De secundaire preventieprogramma’s houden zich bezig met verschillende factoren van de opvoeding en met de omgeving waarin deze opvoeding plaats vindt. De hulpverleners kunnen zich richten op het veranderen van de ouders, de kinderen of de interactie tussen beide. Deze programma’s duren lang en zijn intensief, maar kunnen goede resultaten behalen mits ze op tijd van start gaan. De ‘home-visiting’ programma’s en het trainen van ouders hebben de meest positieve effecten.

Tertiaire preventie (indicated prevention programmes)

Deze vorm van preventie richt zich op het verminderen van het lijden en traumaverwerking.

Wat is de aanpak van kindermishandeling?

Er bestaan weinig interventies die speciaal voor deze doelgroep zijn ontworpen. Helaas kan niet iedereen worden geholpen omdat de mishandelingen niet worden gemeld. Belangrijk bij interventies is dat zij zich met meerdere gebieden bezig houden. Individuele cognitieve-gedragstherapie en systemisch werken vormen de beste manier om om te kunnen gaan met kindermishandeling. Daarnaast boeken trauma-focused cognitieve gedragstherapie, ondersteunende therapie en psychodynamische therapie positieve resultaten.

De laatste tijd houdt men zich vooral bezig met de trauma’s die een kind kan oplopen. Voor het verwerken van de trauma’s kan EMDR (Eye Movement Desensitization and Reprocessing) worden ingezet. Na de ophelderingsfase begint het verwerkingsproces, waarin de nare gebeurtenis aan een neutrale prikkel wordt gekoppeld om de herinneringen te neutraliseren.

Tot slot moet er worden nagedacht over de gevolgen voor de hulpverleners. De confrontatie met de heftige verhalen en de intensiteit van de behandelingen kunnen hard aankomen. Bij ‘secondary traumatization’ vertoont de hulpverlener uiteindelijk zelf de angstsymptomen van het slachtoffer. Bij ‘vicarious traumatization’ verandert het wereldbeeld van de hulpverlener negatief. Ook hun eigen trauma’s.


Het omschrijven van een heldere definitie van kindermishandeling is lastiger dan in de eerste instantie wordt gedacht. De grens tussen mishandelen en niet-mishandelen is vaag en de context waarin het plaats vindt is niet altijd bekend. Dit heeft als gevolg dat het ouderlijk gedrag zich in grijs-gebied kan bevinden.

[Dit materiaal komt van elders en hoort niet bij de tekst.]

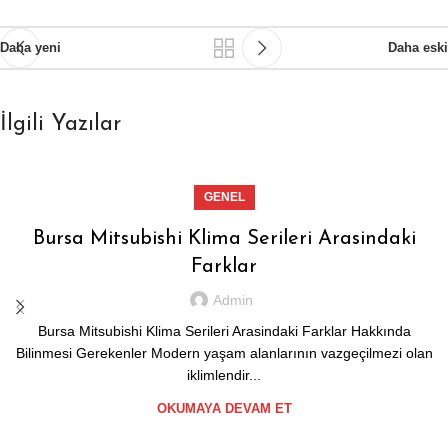
Daha yeni
Daha eski
İlgili Yazılar
GENEL
Bursa Mitsubishi Klima Serileri Arasindaki
Farklar
Admin
Bursa Mitsubishi Klima Serileri Arasindaki Farklar Hakkında
Bilinmesi Gerekenler Modern yaşam alanlarının vazgeçilmezi olan
iklimlendir...
OKUMAYA DEVAM ET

Er wordt van een sociaal construct gesproken: het verzamelbegrip kindermishandeling is niet objectief maar een constructie die is gemaakt door mensen om inadequaat gedrag tussen opvoeder en kind te benoemen. De term kindermishandeling werd rond de jaren 60 in leven geroepen naar aanleiding van een artsenbezoek. De lichamelijke verwondingen van de kinderen die langs kwamen bleken ‘non-accidental injuries’ te zijn: de verwondingen waren ontstaan na het gebruik van excessief geweld door de opvoeders.

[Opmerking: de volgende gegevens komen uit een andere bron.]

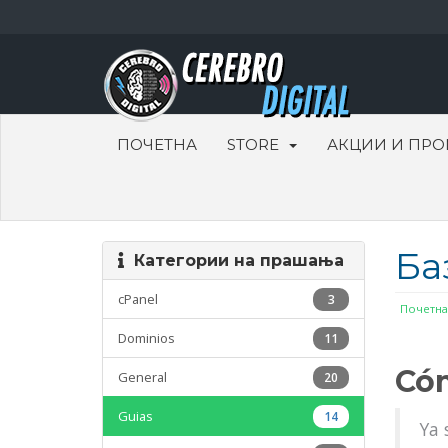
ПОЧЕТНА
STORE
АКЦИИ И ПР
Ба
Категории на прашања
cPanel
3
Почетна
Dominios
11
Cóm
General
20
Guias
14
Ya 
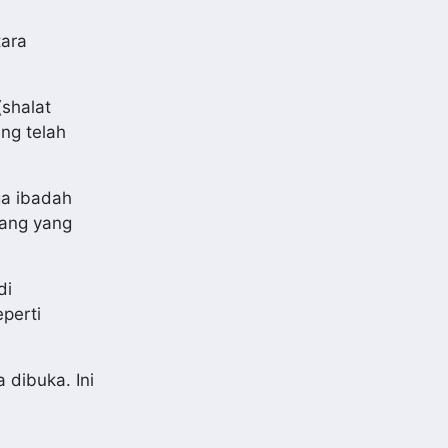
tara
shalat
ng telah
ga ibadah
orang yang
di
perti
 dibuka. Ini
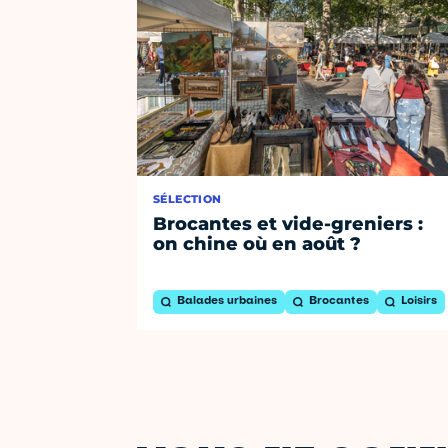
SÉLECTION
Brocantes et vide-greniers :
on chine où en août ?
Balades urbaines
Brocantes
Loisirs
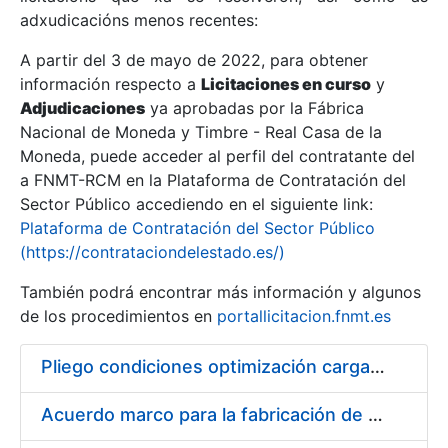
adxudicacións menos recentes:
Mostrar/Ocultar
A partir del 3 de mayo de 2022, para obtener
información respecto a
Licitaciones en curso
y
Mostrar/Ocultar
Adjudicaciones
ya aprobadas por la Fábrica
Mostrar/Ocultar
Nacional de Moneda y Timbre - Real Casa de la
Moneda, puede acceder al perfil del contratante del
a FNMT-RCM en la Plataforma de Contratación del
Sector Público accediendo en el siguiente link:
Plataforma de Contratación del Sector Público
(https://contrataciondelestado.es/)
También podrá encontrar más información y algunos
de los procedimientos en
portallicitacion.fnmt.es
Pliego condiciones optimización cargas compras firmado
Mostrar/Ocultar
Acuerdo marco para la fabricación de piezas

Wat men onder kindermishandeling verstaat en wat daar mee wordt gedaan, hangt van de historische en culturele context af. Verschillende culturen geven diverse invullingen van het begrip. Welke gedragingen als mishandeling worden gezien wordt bepaald door hoe wordt gedacht over bijvoorbeeld opvoeding of ouderschap. Er zijn echter een paar voorbeelden van gedragingen die door de hele wereld worden afgekeurd. Denk hierbij aan meisjesbesnijdenis of het hebben van seks met een kind.

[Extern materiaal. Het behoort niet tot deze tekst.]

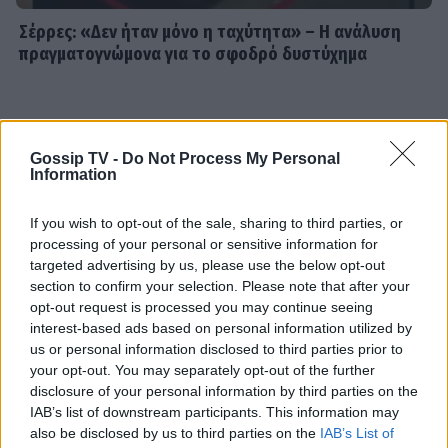
Σέρρες: «Δεν ήταν μόνο η ταχύτητα» – Η ανάλυση
πραγματογνώμονα για το σφοδρό δυστύχημα
SHOWBIZ
Daphne Lawrence: «Το πρώτο μου
τραγούδι το έγραψα όταν πήγαινα Ε’
Gossip TV -
Do Not Process My Personal
Δημοτικού¬
Information
If you wish to opt-out of the sale, sharing to third parties, or
processing of your personal or sensitive information for
MEDIA
targeted advertising by us, please use the below opt-out
Μπαμπά σ’ αγαπώ - Ελένη Σακκά: Η
section to confirm your selection. Please note that after your
Μαίρη δεν λειτουργεί συνειδητά για
opt-out request is processed you may continue seeing
να δημιουργεί χάος
interest-based ads based on personal information utilized by
us or personal information disclosed to third parties prior to
your opt-out. You may separately opt-out of the further
disclosure of your personal information by third parties on the
MEDIA
IAB’s list of downstream participants. This information may
Οι παικταράδες που δεν έγιναν ποτέ οι θρύλοι που
Έλλη Κασόλη: «Έχω τη φιλοσοφία
also be disclosed by us to third parties on the
IAB’s List of
περιμέναμε
του «στρατιώτη»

Wie zijn vluchtelingkinderen en -jongeren? - Chapter 11

Een bijzondere, nieuwe doelgroep binnen de jeugdhulpverlening wordt gevormd door vluchtelingenkinderen en –jongeren. Een derde van deze jonge groep is met het gezin gevlucht en woont nog steeds in gezinsverband. Jonge vluchtelingen die zonder ouders of verzorgers zijn gevlucht, niet-begeleide buitenlandse minderjarigen dus, en alleenstaande minderjarige asielzoekers (AMA’s, gevluchte adolescenten), vormen het overige deel van de groep. Van de twee laatstgenoemden belandt een groot deel in de illegaliteit.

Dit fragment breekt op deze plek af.